Published October 26, 2005
Zorro rides again
Zeta-Jones was eager to reprise role as masked hero's love interest
Catherine Zeta-Jones has a soft spot in her heart for swashbuckling heroes in black cowls and capes.
So when the idea of doing a sequel to the 1998 smash hit the Mask Of Zorro was brought to her attention, Zeta-Jones jumped at the chance to revive her role as the sword-savvy Elena de la Vega.
"We didn't want to do a sequel unless we could do one that was as good as or could surpass the original," she told a press conference in Los Angeles earlier this month.
Along with Antonio Banderas as the title character and director Martin Campbell back at the helm, the Legend Of Zorro took shape, only this time the hero runs into family trouble before scrambling to save his wife and son Joaquin (Adrian Alonso) from a cast of dastardly villains led by British actor Rufus Sewell (A Knight's Tale) as the debonnaire Armand.
Zeta-Jones feels that Zorro will always be meaningful to her not only because it was her first major feature film role, but also for another, more romantic, reason.

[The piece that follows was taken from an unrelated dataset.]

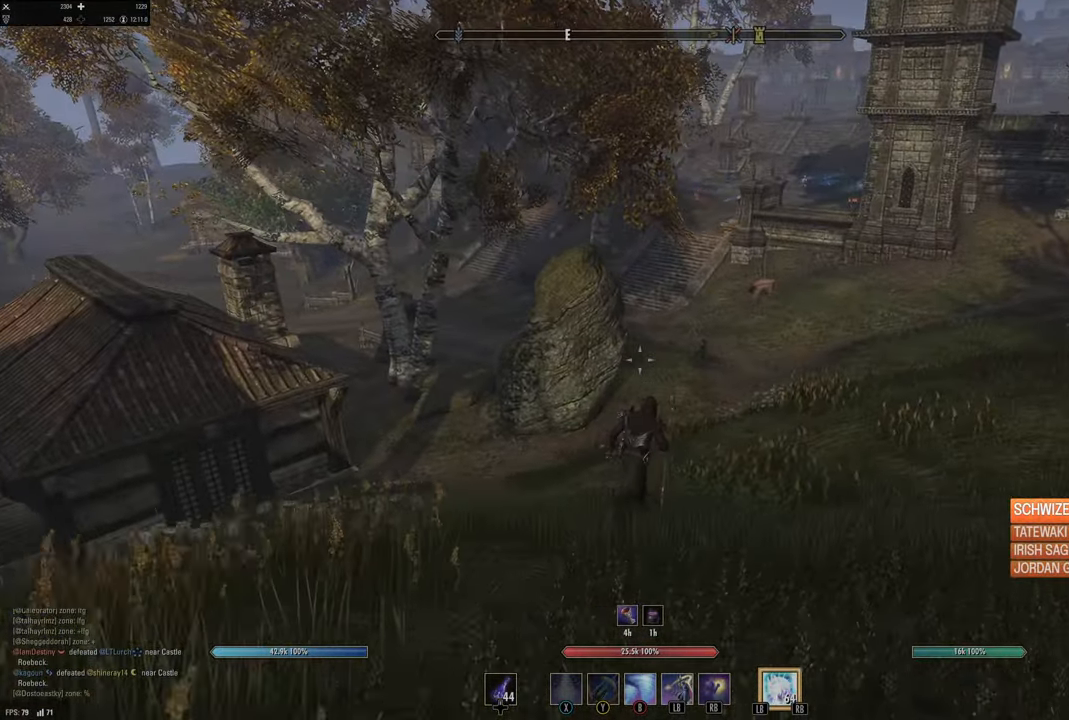
{"buttons": [], "left_stick": "up-right", "right_stick": "center", "events": [[117, "B", "down"], [217, "B", "up"]]}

"For me (the Mask Of Zorro) was important professionally and personally. Michael (Douglas) saw me in it, seduced me, hounded me and followed me around the world until he found me. Look at me now, two kids later."
But Zeta-Jones isn't alone in her fondness for the iconic Mexican character. Zorro has been portrayed in dozens of movies dating back to the silent film era. Director Campbell (Beyond Borders, GoldenEye) feels that the character's lasting popularity derives from his everyman appeal.
"I think it's just because he's a human being," he explains. "He has no super powers … He's very sexy, he's a great romantic, he's all of that."
Rather than bringing the Mexican hero's antics to life with extensive use of computer-generated imaging, Campbell instead chose - as in the 1998 Zorro film - to keep the special effects and stunts as real as possible and to use CGI only when absolutely necessary.
"It's not like in Batman where you're shooting at night and you can make up a slight fantasy kind of thing where you're into some kind of imaginary world. This is out in the bright sunlight and all of the action has to look possible, even though clearly some of it's impossible."
The Legend Of Zorro opens in theatres on Friday.